As you probably expect, Intel’s got a host of Haswell-based 4th Generation Core processors coming down the pipe. We’ll have more new to share with you soon regarding mobile and dual-core parts, but here’s a breakdown of the desktop quad-core parts that are on the immediate horizon.
This first batch of Core i5 processors all offer the same max Turbo frequency of 3.6GHz and feature the same on-die Intel HD 4600 series graphics as the Core i7-4770K we’ll be showing you here. Note, however, that the maximum graphics frequency of these Core i5 parts of 1150MHz is a full 100MHz below the 4770K. HyperThreading is not supported on the true quad-core chips, but it is on the dual-core Core i5-4570T (far right). TDPs range from 35w to 84w.
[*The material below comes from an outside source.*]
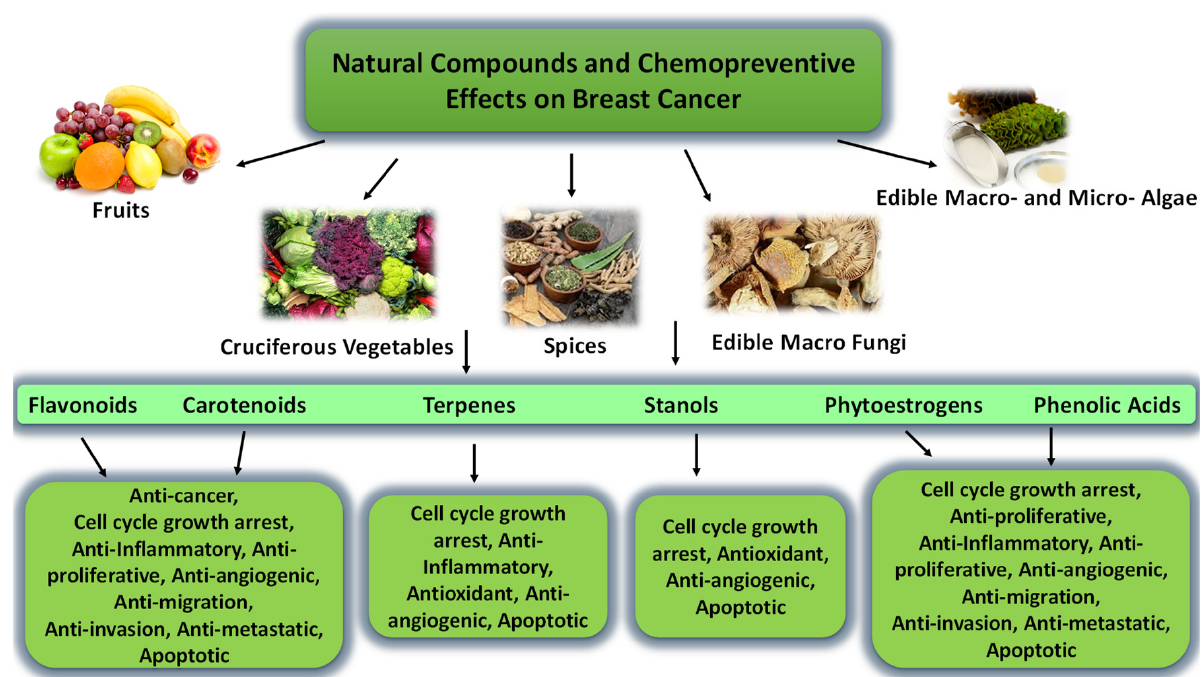
Figure 1. Natural compounds and their chemopreventive effects on cancer.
This next batch of Core i5 processors are all quad-core parts, with the same cache and graphics configurations. The only differences between these chips are their base and max Turbo frequencies and their test TDPs. The K-SKU is also fully unlocked for easier and more flexible overclocking. These processors also feature Intel HD 4600 series graphics, but with a maximum GPU frequency of 1200MHz.
And here we have Intel’s 4th Generation Core i7 processor line-up at launch. All of these processors are quad-core parts with support for HyperThreading. The Core i7-4770K is the enthusiast targeted product with unlocked multipliers, and for some inexplicable reason, vPro features disabled. Also note that the Core i7-4770R is the only chip here with Iris-branded graphics. The Core i7-4770R features Intel Iris Pro 5200 series graphics with a max GPU frequency of 1300MHz. The rest of the i7 desktop processors have Intel HD 4600 series graphics with support for max frequencies in the 1200MHz -1250MHz.
Intel will also be offering a single-chip 4th Generation Core processor with the CPU and PCH integrated into single BGA package. The 4th Gen Core Y-Processor line as it’ll be known will include 15W and 28W TDPs, with S0ix support, and supports LPDDR3 and DDR3L memory. These chips are designed for Ultra-Thin devices smaller form factors.